Watch an interview with Dr. Roger Aston, Executive Chairman of PharmAust Ltd(ASXAA). PharmAust Limited is a public company listed on the Australian Securities Exchange. The principal activities of the company are to develop its own drug discovery intellectual property, namely three platforms for the treatment of different types of cancers in humans and animals, as well as providing highly specialized medicinal and synthetic chemistry services on a contract basis to clients. Watch this interview


----------



## Cam019 (24 April 2017)

A pullback on decreasing volume for two down bars late last week after an upward move. Up bar today on even less volume than the two previous down bars. Supply seems to have withdrawn. I'm looking for a push and close above 0.072c to signal onward and upward from here. I currently hold a position in PAA.


----------



## greggles (29 October 2018)

PharmAust seeing some positive share price action during the second half of October. 

Announcements released on 15 October and today have restored some confidence following a significant share price decline during 2018.


----------



## greggles (14 January 2019)

PharmAust seeing some love today following encouraging news regarding its Monepantel cancer drug candidate. I find it difficult to decode biotech company announcements but this appears to be the key part of this morning's PAA announcement:


> 14th January 2019 – Perth, Australia: PharmAust Limited (ASX: PAA), a clinical stage oncology company that is engaged in collaboration with the Olivia Newton-John Cancer Research Institute (ONJCRI), is pleased to announce important findings confirming anti-cancer activity of monepantel’s major metabolite, monepantel sulfone.
> 
> The human cancer cell lines tested were representative of cancers that PharmAust is currently studying for treatment in its upcoming Phase II trial in humans. Importantly, the ONJCRI researchers also demonstrated that, like monepantel, the metabolite has relatively little toxicity upon non-cancer human cells.

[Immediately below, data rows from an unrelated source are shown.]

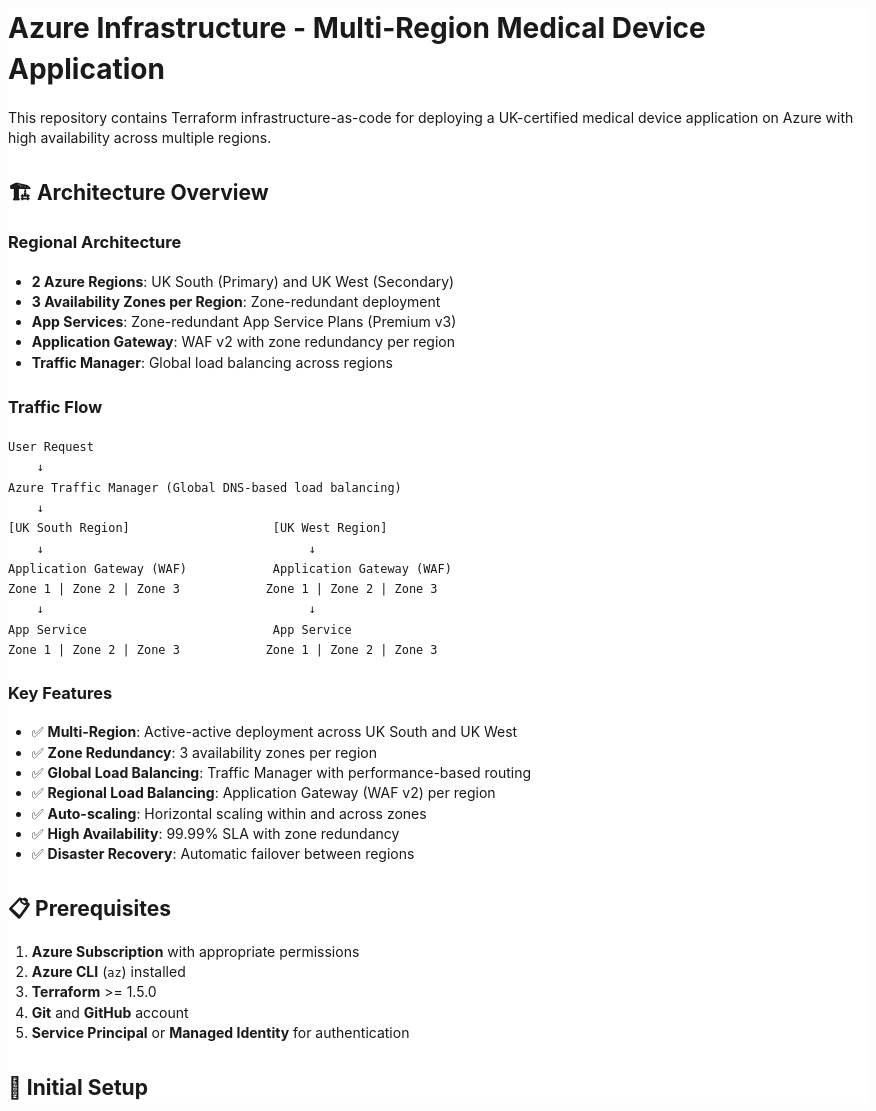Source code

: # Azure Infrastructure - Multi-Region Medical Device Application

This repository contains Terraform infrastructure-as-code for deploying a UK-certified medical device application on Azure with high availability across multiple regions.

## 🏗️ Architecture Overview

### Regional Architecture
- **2 Azure Regions**: UK South (Primary) and UK West (Secondary)
- **3 Availability Zones per Region**: Zone-redundant deployment
- **App Services**: Zone-redundant App Service Plans (Premium v3)
- **Application Gateway**: WAF v2 with zone redundancy per region
- **Traffic Manager**: Global load balancing across regions

### Traffic Flow
```
User Request
    ↓
Azure Traffic Manager (Global DNS-based load balancing)
    ↓
[UK South Region]                    [UK West Region]
    ↓                                     ↓
Application Gateway (WAF)            Application Gateway (WAF)
Zone 1 | Zone 2 | Zone 3            Zone 1 | Zone 2 | Zone 3
    ↓                                     ↓
App Service                          App Service
Zone 1 | Zone 2 | Zone 3            Zone 1 | Zone 2 | Zone 3
```

### Key Features
- ✅ **Multi-Region**: Active-active deployment across UK South and UK West
- ✅ **Zone Redundancy**: 3 availability zones per region
- ✅ **Global Load Balancing**: Traffic Manager with performance-based routing
- ✅ **Regional Load Balancing**: Application Gateway (WAF v2) per region
- ✅ **Auto-scaling**: Horizontal scaling within and across zones
- ✅ **High Availability**: 99.99% SLA with zone redundancy
- ✅ **Disaster Recovery**: Automatic failover between regions

## 📋 Prerequisites

1. **Azure Subscription** with appropriate permissions
2. **Azure CLI** (`az`) installed
3. **Terraform** >= 1.5.0
4. **Git** and **GitHub** account
5. **Service Principal** or **Managed Identity** for authentication

## 🚀 Initial Setup
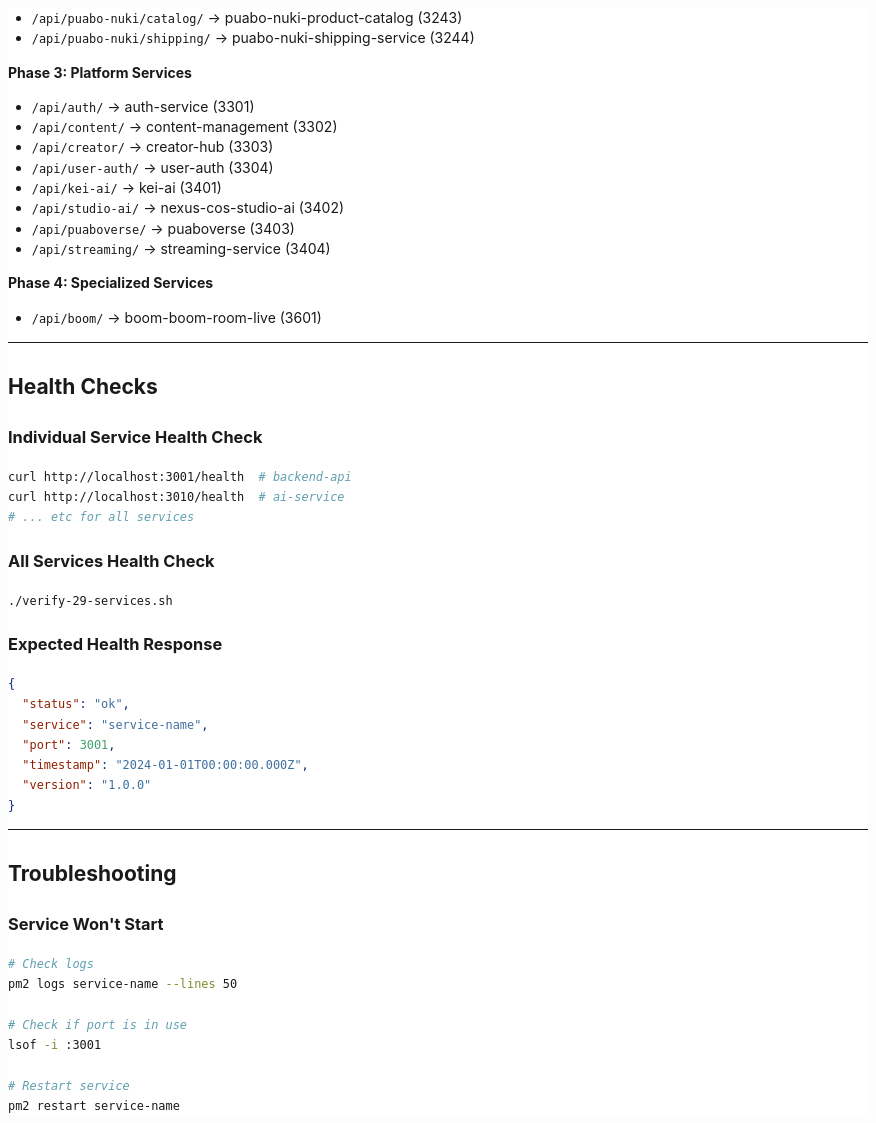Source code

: - `/api/puabo-nuki/catalog/` → puabo-nuki-product-catalog (3243)
- `/api/puabo-nuki/shipping/` → puabo-nuki-shipping-service (3244)

**Phase 3: Platform Services**
- `/api/auth/` → auth-service (3301)
- `/api/content/` → content-management (3302)
- `/api/creator/` → creator-hub (3303)
- `/api/user-auth/` → user-auth (3304)
- `/api/kei-ai/` → kei-ai (3401)
- `/api/studio-ai/` → nexus-cos-studio-ai (3402)
- `/api/puaboverse/` → puaboverse (3403)
- `/api/streaming/` → streaming-service (3404)

**Phase 4: Specialized Services**
- `/api/boom/` → boom-boom-room-live (3601)

---

## Health Checks

### Individual Service Health Check
```bash
curl http://localhost:3001/health  # backend-api
curl http://localhost:3010/health  # ai-service
# ... etc for all services
```

### All Services Health Check
```bash
./verify-29-services.sh
```

### Expected Health Response
```json
{
  "status": "ok",
  "service": "service-name",
  "port": 3001,
  "timestamp": "2024-01-01T00:00:00.000Z",
  "version": "1.0.0"
}
```

---

## Troubleshooting

### Service Won't Start
```bash
# Check logs
pm2 logs service-name --lines 50

# Check if port is in use
lsof -i :3001

# Restart service
pm2 restart service-name
```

The market certainly seems to like the news, pushing the PAA share price up 25.64% to be currently trading at 4.9c. Biotechs scare the hell out of me but sometimes I get intrigued by them.


----------



## Dona Ferentes (9 September 2020)

*Monepantel Anti-viral Activity Against SARS-CoV-2 Confirmed *

• Further testing demonstrates Monepantel (MPL) and monepantel sulfone (MPLS) reduce SARS-CoV-2, the causative agent of COVID-19.   
• Experimental results to date include repeat studies in VERO cells by two independent laboratories and evaluation of SARS-CoV-2 anti-viral activity in human Calu-3 cells. 
• MPL and MPLS have reduced virus burden regardless of laboratory, cell type or timing of treatment (prior or post-infection). 
• Preparations for a Phase 1 clinical trial in humans in progress

_....._ BUT down 25%, because
_....[after] granting the right to negotiate an exclusive worldwide royalty bearing commercial licence to use PharmAust's intellectual property in the field of treatment of cancer in animals. PharmAust announces that on Tuesday morning 8 September 2020 it *received an email* from Elanco stating that the Option will not be exercised. _


----------



## finicky (9 September 2020)

One of Tony Locantro's hit or miss cy 2020 specials. Mostly hits lately. Ten picks for 2020, PAA one, picked at 10c start of year, although his clents have been in well before that.


----------